→ **PROMPT**: Looking at the data, count the lines where the word "cash" occurs and answer with only the number.

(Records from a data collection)

- - - - -

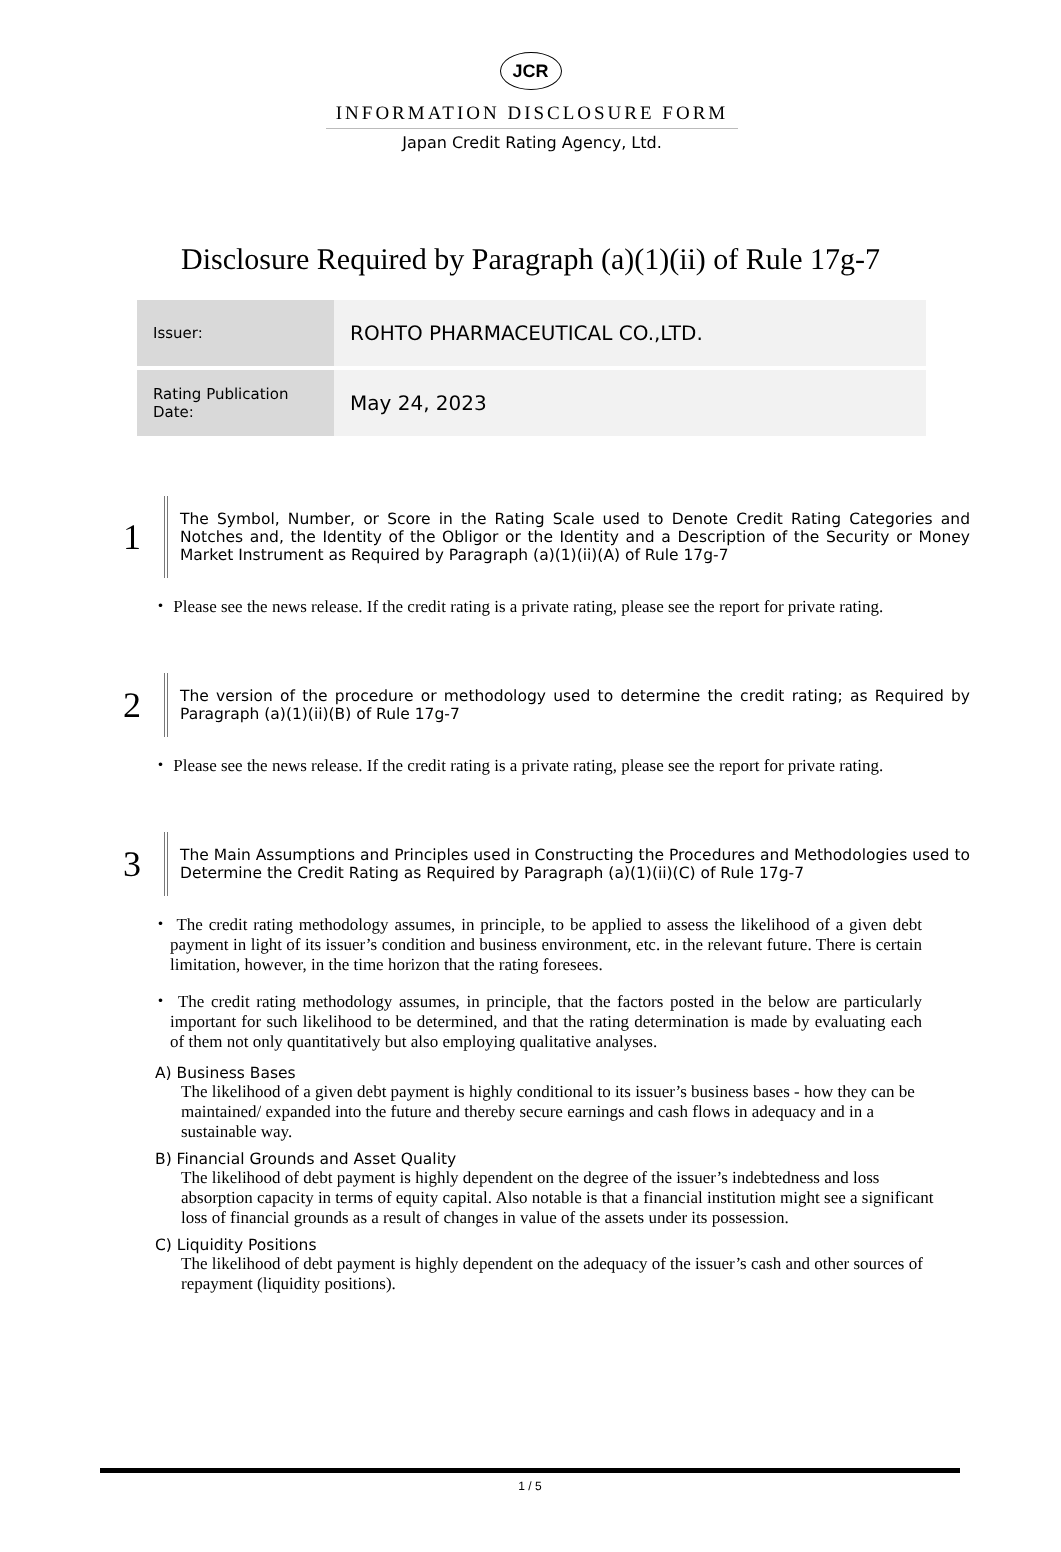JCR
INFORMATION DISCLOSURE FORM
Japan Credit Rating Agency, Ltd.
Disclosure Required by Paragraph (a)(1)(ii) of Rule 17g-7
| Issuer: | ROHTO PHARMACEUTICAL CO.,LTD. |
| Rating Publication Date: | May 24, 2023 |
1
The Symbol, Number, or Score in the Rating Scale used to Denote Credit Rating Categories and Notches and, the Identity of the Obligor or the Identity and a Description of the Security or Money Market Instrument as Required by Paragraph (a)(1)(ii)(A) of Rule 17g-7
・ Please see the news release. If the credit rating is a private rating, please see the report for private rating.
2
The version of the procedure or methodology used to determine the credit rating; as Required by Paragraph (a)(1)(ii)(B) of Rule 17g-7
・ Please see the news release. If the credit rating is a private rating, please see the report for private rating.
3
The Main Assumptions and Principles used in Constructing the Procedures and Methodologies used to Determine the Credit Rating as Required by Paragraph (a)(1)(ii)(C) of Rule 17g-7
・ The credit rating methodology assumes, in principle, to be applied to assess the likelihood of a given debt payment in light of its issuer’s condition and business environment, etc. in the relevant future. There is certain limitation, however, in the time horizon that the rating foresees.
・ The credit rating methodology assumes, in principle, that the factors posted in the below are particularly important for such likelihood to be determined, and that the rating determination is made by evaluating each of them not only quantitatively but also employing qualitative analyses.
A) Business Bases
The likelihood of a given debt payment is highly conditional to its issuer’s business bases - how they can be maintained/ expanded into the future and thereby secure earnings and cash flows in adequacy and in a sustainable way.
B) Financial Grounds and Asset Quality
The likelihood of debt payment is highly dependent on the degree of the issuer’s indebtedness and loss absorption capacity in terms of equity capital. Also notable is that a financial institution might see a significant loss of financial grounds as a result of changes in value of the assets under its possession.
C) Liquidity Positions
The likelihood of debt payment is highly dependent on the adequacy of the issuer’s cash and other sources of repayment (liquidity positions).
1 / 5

- - - - -

→ **WORKED SOLUTION**: 2